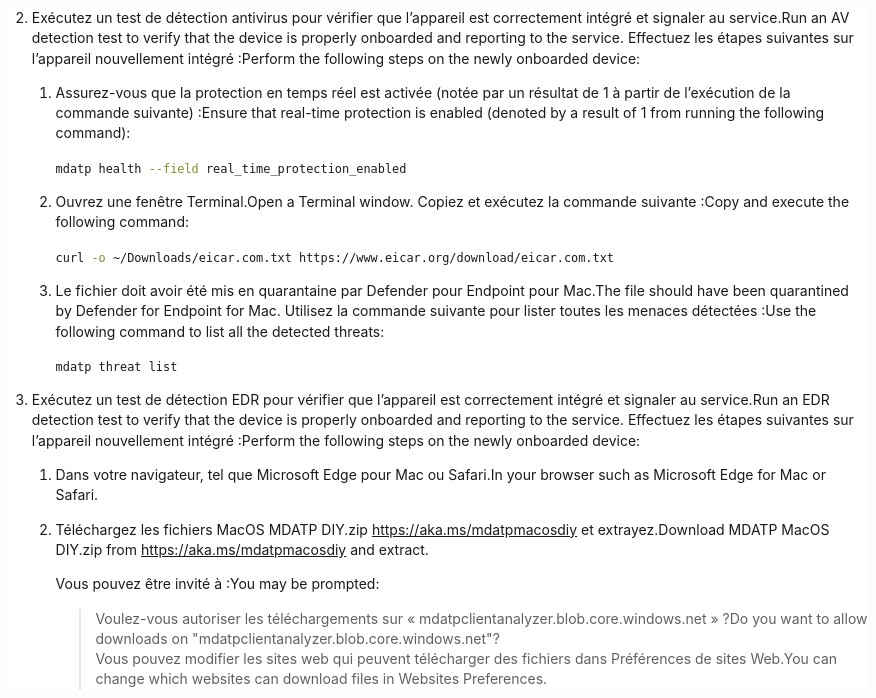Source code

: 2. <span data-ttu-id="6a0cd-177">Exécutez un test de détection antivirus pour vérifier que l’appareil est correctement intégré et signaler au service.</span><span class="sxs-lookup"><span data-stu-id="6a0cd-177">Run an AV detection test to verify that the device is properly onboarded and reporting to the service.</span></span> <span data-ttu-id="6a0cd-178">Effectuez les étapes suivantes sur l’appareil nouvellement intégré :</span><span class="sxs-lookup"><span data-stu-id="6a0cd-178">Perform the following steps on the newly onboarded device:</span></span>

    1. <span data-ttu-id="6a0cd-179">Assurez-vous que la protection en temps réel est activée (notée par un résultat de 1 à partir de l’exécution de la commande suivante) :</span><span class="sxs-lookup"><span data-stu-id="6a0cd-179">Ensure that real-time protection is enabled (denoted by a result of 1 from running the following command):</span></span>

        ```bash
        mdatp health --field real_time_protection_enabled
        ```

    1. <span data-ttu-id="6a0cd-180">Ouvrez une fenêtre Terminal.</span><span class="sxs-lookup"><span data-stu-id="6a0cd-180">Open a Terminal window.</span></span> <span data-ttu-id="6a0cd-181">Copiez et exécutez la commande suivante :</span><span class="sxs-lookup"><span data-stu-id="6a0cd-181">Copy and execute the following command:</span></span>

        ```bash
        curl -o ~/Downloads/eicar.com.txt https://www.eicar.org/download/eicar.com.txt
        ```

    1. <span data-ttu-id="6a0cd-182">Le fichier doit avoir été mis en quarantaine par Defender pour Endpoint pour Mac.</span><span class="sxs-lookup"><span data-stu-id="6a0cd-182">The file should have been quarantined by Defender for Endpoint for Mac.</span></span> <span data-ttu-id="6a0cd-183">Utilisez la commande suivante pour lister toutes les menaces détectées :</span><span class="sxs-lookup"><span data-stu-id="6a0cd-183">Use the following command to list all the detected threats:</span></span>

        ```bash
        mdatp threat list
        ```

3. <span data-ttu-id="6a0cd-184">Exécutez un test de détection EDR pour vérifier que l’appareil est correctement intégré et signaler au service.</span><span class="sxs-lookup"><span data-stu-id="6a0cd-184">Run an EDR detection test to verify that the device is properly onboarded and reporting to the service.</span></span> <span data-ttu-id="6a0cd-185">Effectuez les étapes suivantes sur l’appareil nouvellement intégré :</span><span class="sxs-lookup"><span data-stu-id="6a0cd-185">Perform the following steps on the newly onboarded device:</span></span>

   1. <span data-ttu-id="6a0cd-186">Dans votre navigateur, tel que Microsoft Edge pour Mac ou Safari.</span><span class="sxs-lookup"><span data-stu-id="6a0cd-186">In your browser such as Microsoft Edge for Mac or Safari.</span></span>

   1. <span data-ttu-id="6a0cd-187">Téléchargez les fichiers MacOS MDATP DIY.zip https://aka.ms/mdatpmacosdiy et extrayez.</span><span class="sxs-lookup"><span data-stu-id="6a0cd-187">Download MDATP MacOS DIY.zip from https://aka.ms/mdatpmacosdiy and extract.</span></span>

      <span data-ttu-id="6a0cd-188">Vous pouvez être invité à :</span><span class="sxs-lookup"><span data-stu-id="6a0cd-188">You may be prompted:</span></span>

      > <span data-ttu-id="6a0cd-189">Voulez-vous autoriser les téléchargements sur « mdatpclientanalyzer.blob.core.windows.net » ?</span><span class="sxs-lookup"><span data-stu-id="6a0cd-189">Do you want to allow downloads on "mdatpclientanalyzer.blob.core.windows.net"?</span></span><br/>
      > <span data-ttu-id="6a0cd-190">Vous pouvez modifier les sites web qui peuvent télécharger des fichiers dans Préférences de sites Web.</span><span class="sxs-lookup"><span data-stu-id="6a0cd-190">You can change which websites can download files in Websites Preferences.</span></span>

• • • • •

All lines from the start of the entries above through the line containing "de détection antivirus" are to be given again exactly; the pictures are not.

Source code

: 2. <span data-ttu-id="6a0cd-177">Exécutez un test de détection antivirus pour vérifier que l’appareil est correctement intégré et signaler au service.</span><span class="sxs-lookup"><span data-stu-id="6a0cd-177">Run an AV detection test to verify that the device is properly onboarded and reporting to the service.</span></span> <span data-ttu-id="6a0cd-178">Effectuez les étapes suivantes sur l’appareil nouvellement intégré :</span><span class="sxs-lookup"><span data-stu-id="6a0cd-178">Perform the following steps on the newly onboarded device:</span></span>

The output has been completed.